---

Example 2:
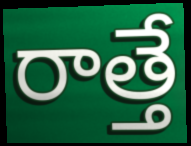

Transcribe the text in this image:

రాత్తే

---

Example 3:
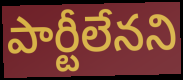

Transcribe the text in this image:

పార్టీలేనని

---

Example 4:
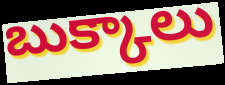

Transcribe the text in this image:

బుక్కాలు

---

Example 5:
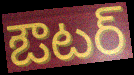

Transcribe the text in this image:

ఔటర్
==
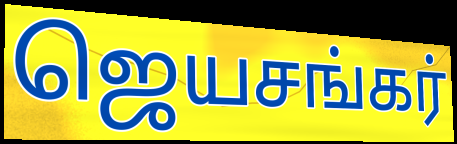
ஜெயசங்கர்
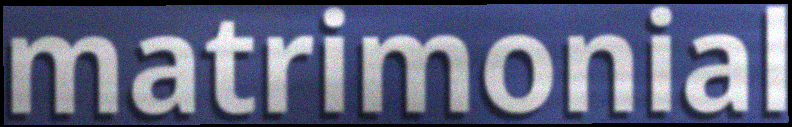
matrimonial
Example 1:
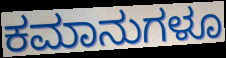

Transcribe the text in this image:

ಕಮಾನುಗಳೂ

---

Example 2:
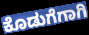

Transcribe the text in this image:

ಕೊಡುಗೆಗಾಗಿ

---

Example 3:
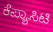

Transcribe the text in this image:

* [Goal] Report each line of the entries above that contains the string "Example".

* [Solved exercise]
Example 2:
Example 3:
Example 4:
Example 5:
Example 1:
Example 2:
Example 3:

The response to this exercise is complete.